When it came to efficacy, the overall response rate with the combination was similar across subgroups of patients stratified by PD-L1 status in the tumor and adjacent immune tissue, treatment history, baseline lactate dehydrogenase level, and BRAF mutational status.
Responses were ongoing in 98% of patients at data cutoff, with the duration of response ranging from about 6 weeks to 43 weeks, Dr. Long said. The disease control rate was 78%.
With a median follow-up of 10.0 months, median progression-free survival and overall survival were not yet reached. However, the 6-month rates of these outcomes were 70% and 93%, respectively.

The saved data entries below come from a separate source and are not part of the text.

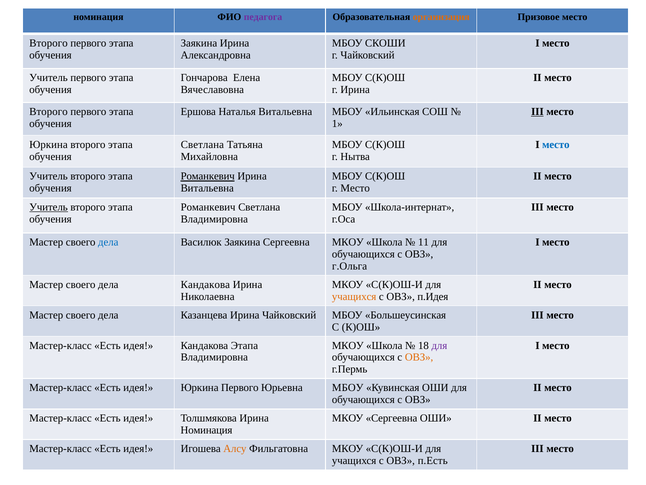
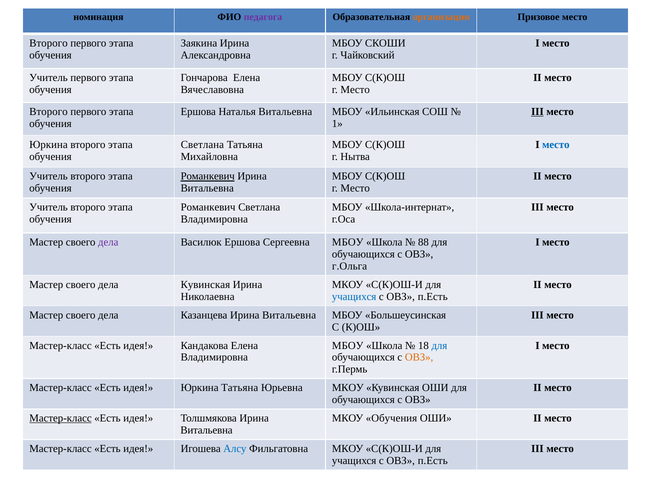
Ирина at (355, 90): Ирина -> Место
Учитель at (49, 207) underline: present -> none
дела at (108, 242) colour: blue -> purple
Василюк Заякина: Заякина -> Ершова
Сергеевна МКОУ: МКОУ -> МБОУ
11: 11 -> 88
дела Кандакова: Кандакова -> Кувинская
учащихся at (354, 296) colour: orange -> blue
п.Идея at (433, 296): п.Идея -> п.Есть
Казанцева Ирина Чайковский: Чайковский -> Витальевна
Кандакова Этапа: Этапа -> Елена
МКОУ at (348, 345): МКОУ -> МБОУ
для at (439, 345) colour: purple -> blue
Юркина Первого: Первого -> Татьяна
Юрьевна МБОУ: МБОУ -> МКОУ
Мастер-класс at (61, 418) underline: none -> present
МКОУ Сергеевна: Сергеевна -> Обучения
Номинация at (207, 430): Номинация -> Витальевна
Алсу colour: orange -> blue
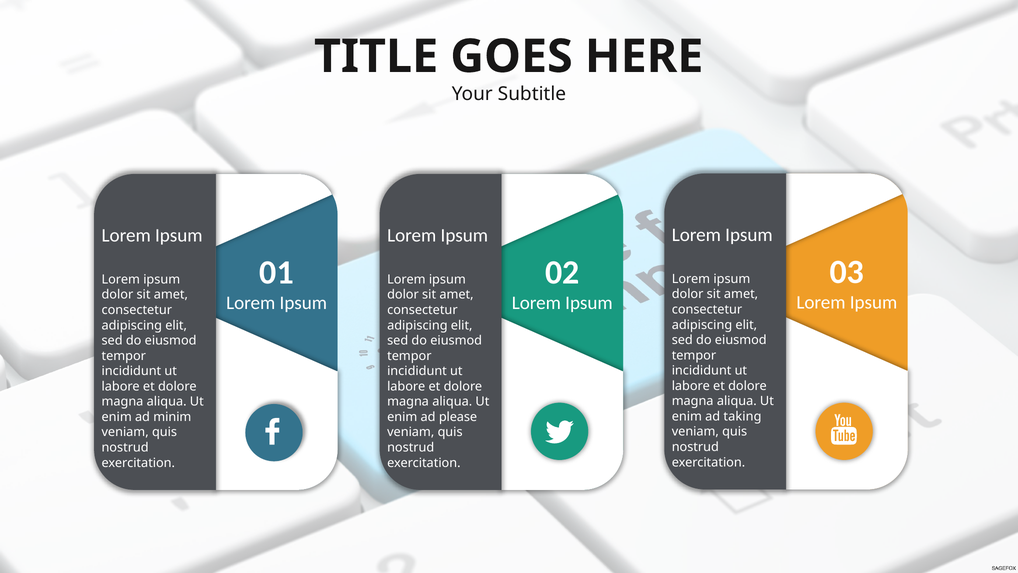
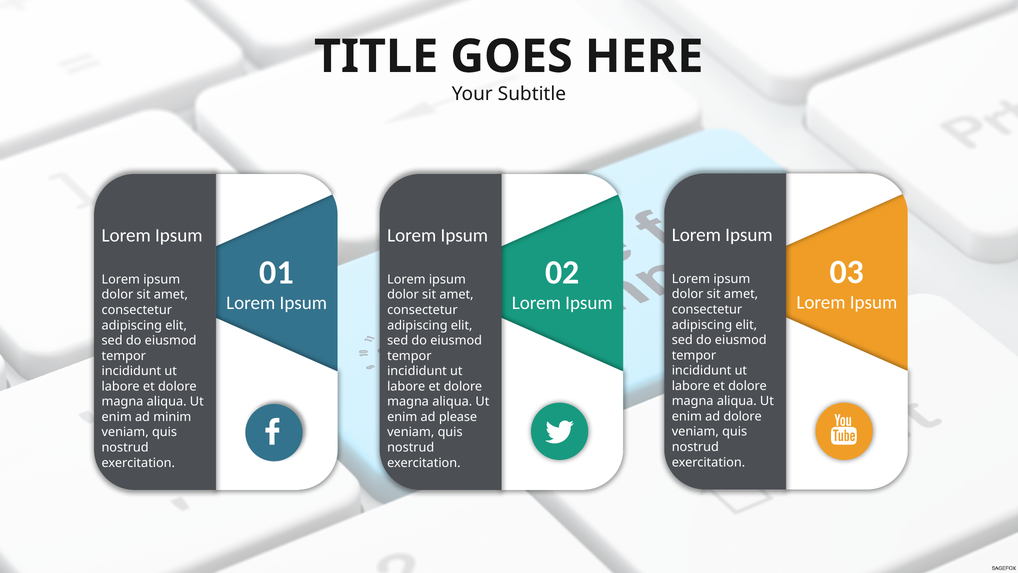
ad taking: taking -> dolore
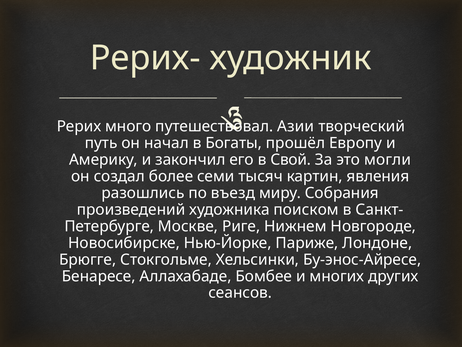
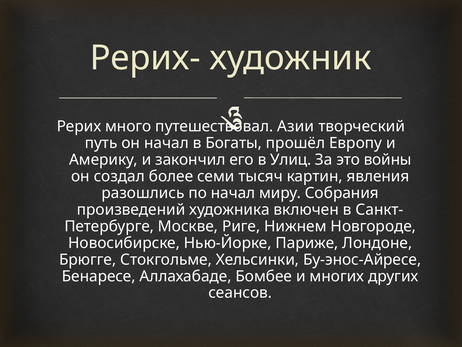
Свой: Свой -> Улиц
могли: могли -> войны
по въезд: въезд -> начал
поиском: поиском -> включен
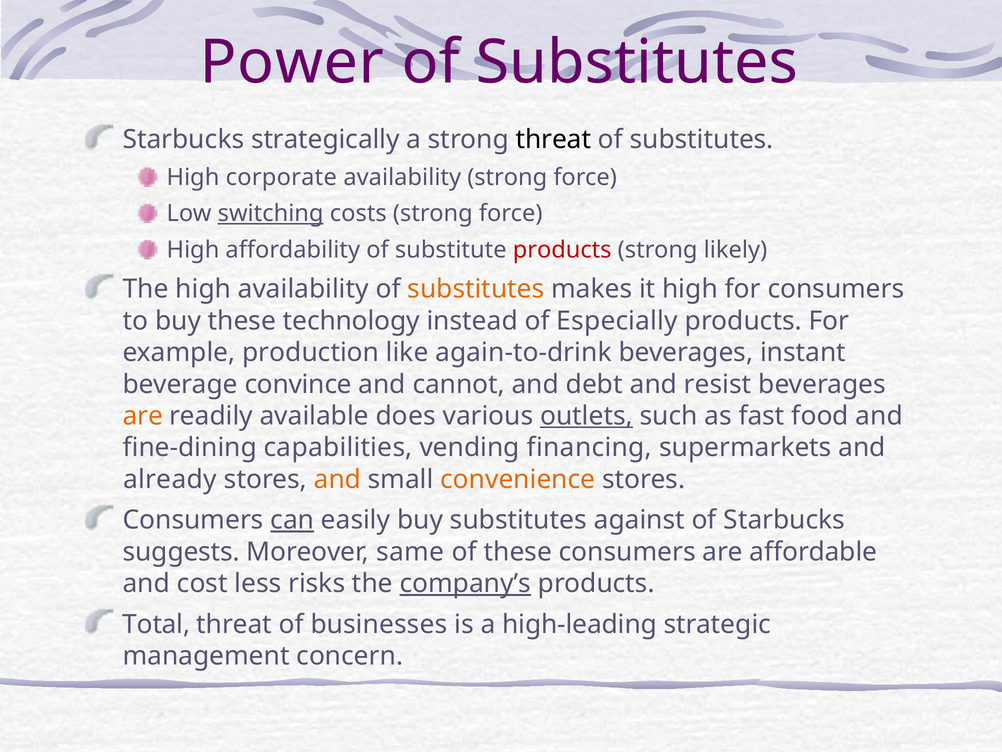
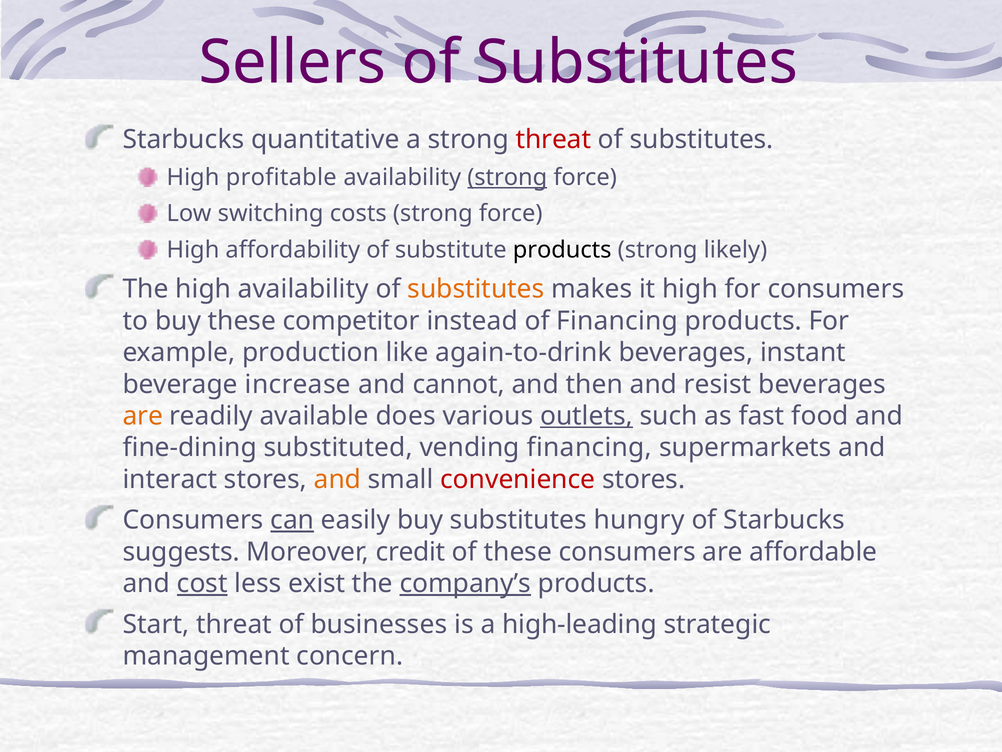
Power: Power -> Sellers
strategically: strategically -> quantitative
threat at (553, 140) colour: black -> red
corporate: corporate -> profitable
strong at (507, 177) underline: none -> present
switching underline: present -> none
products at (562, 250) colour: red -> black
technology: technology -> competitor
of Especially: Especially -> Financing
convince: convince -> increase
debt: debt -> then
capabilities: capabilities -> substituted
already: already -> interact
convenience colour: orange -> red
against: against -> hungry
same: same -> credit
cost underline: none -> present
risks: risks -> exist
Total: Total -> Start
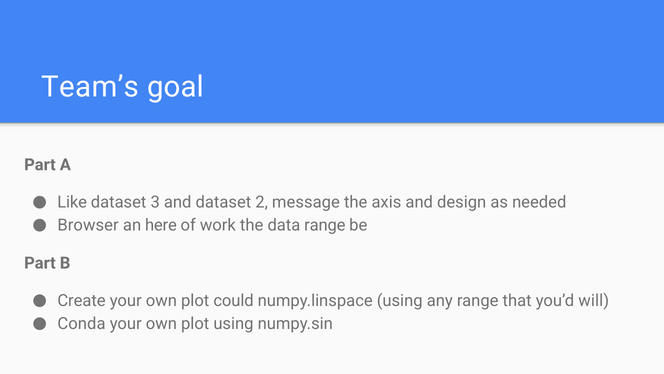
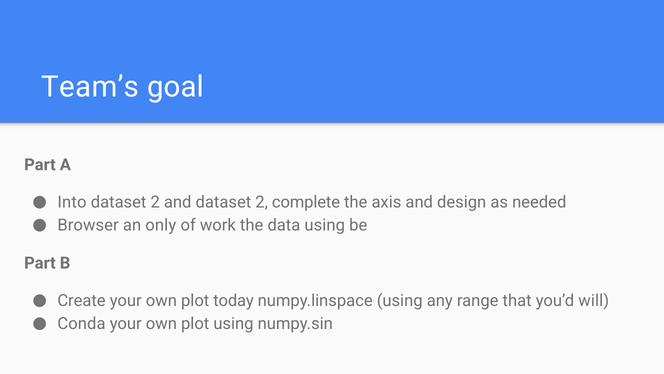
Like: Like -> Into
3 at (155, 202): 3 -> 2
message: message -> complete
here: here -> only
data range: range -> using
could: could -> today
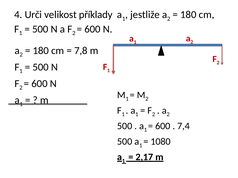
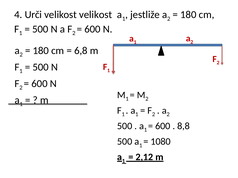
velikost příklady: příklady -> velikost
7,8: 7,8 -> 6,8
7,4: 7,4 -> 8,8
2,17: 2,17 -> 2,12
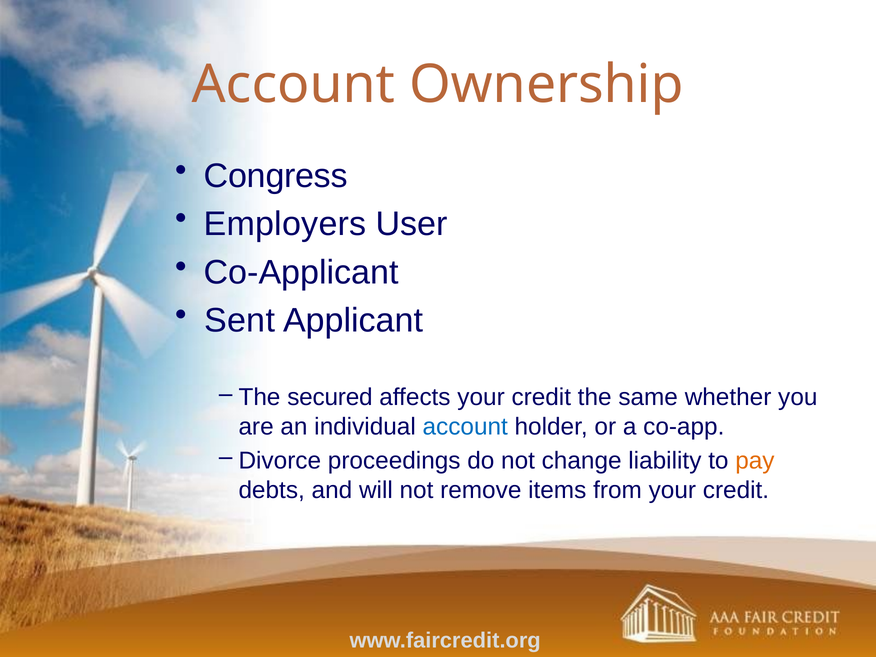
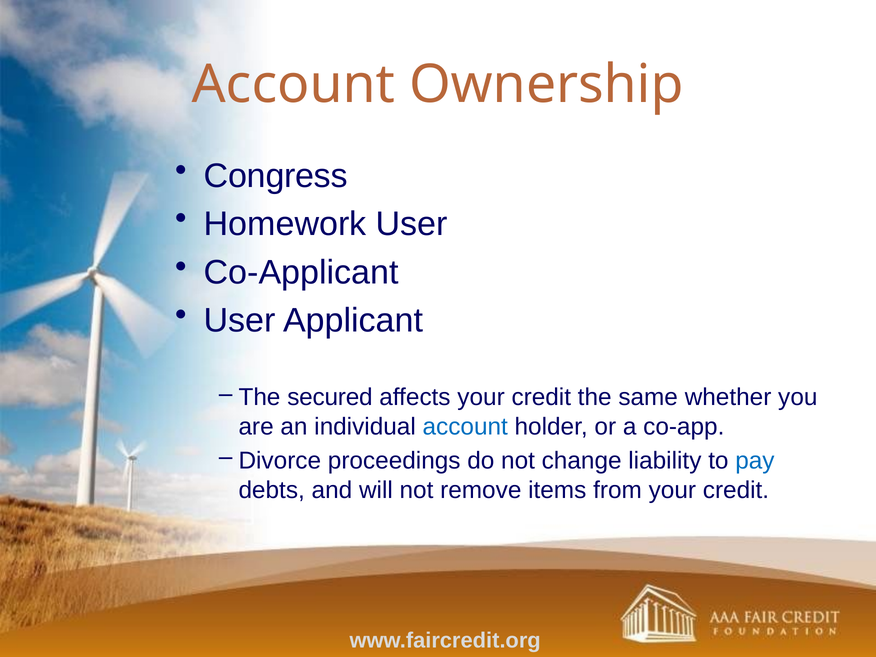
Employers: Employers -> Homework
Sent at (240, 320): Sent -> User
pay colour: orange -> blue
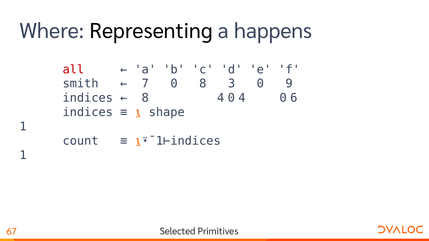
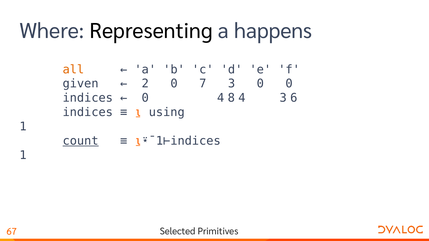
all colour: red -> orange
smith: smith -> given
7: 7 -> 2
0 8: 8 -> 7
0 9: 9 -> 0
8 at (145, 98): 8 -> 0
0 at (231, 98): 0 -> 8
0 at (283, 98): 0 -> 3
shape: shape -> using
count underline: none -> present
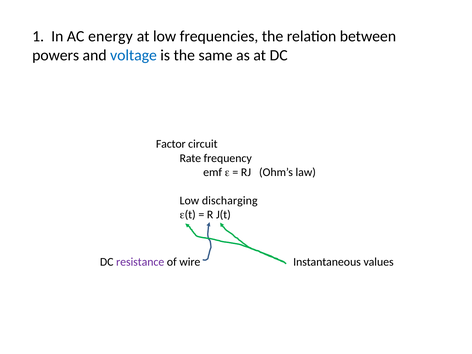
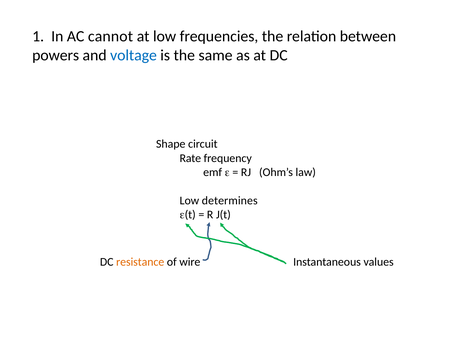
energy: energy -> cannot
Factor: Factor -> Shape
discharging: discharging -> determines
resistance colour: purple -> orange
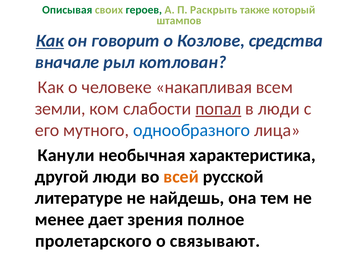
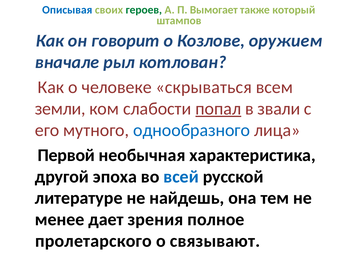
Описывая colour: green -> blue
Раскрыть: Раскрыть -> Вымогает
Как at (50, 41) underline: present -> none
средства: средства -> оружием
накапливая: накапливая -> скрываться
в люди: люди -> звали
Канули: Канули -> Первой
другой люди: люди -> эпоха
всей colour: orange -> blue
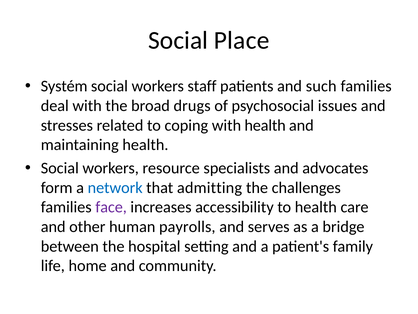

Dr. Long disclosed that she is a consultant/adviser to Amgen, Bristol-Myers Squibb, Merck, Novartis, Provectus, and Roche, and that she has received honoraria from Bristol-Myers Squibb, Merck, and Novartis. The trial was supported by Merck.
AT THE 2016 ASCO ANNUAL MEETING
Key clinical point: Dual immune checkpoint blockade with pembrolizumab and ipilimumab is efficacious in advanced melanoma.
Major finding: The overall response rate was 57%, and the disease control rate was 78%.
Data source: An expansion cohort from a phase I/II trial among 153 patients with advanced melanoma (KEYNOTE 029).
Disclosures: Dr. Long disclosed that she is a consultant/advisor to Amgen, Bristol-Myers Squibb, Merck, Novartis, Provectus, and Roche, and that she has received honoraria from Bristol-Myers Squibb, Merck, and Novartis. The trial was supported by Merck.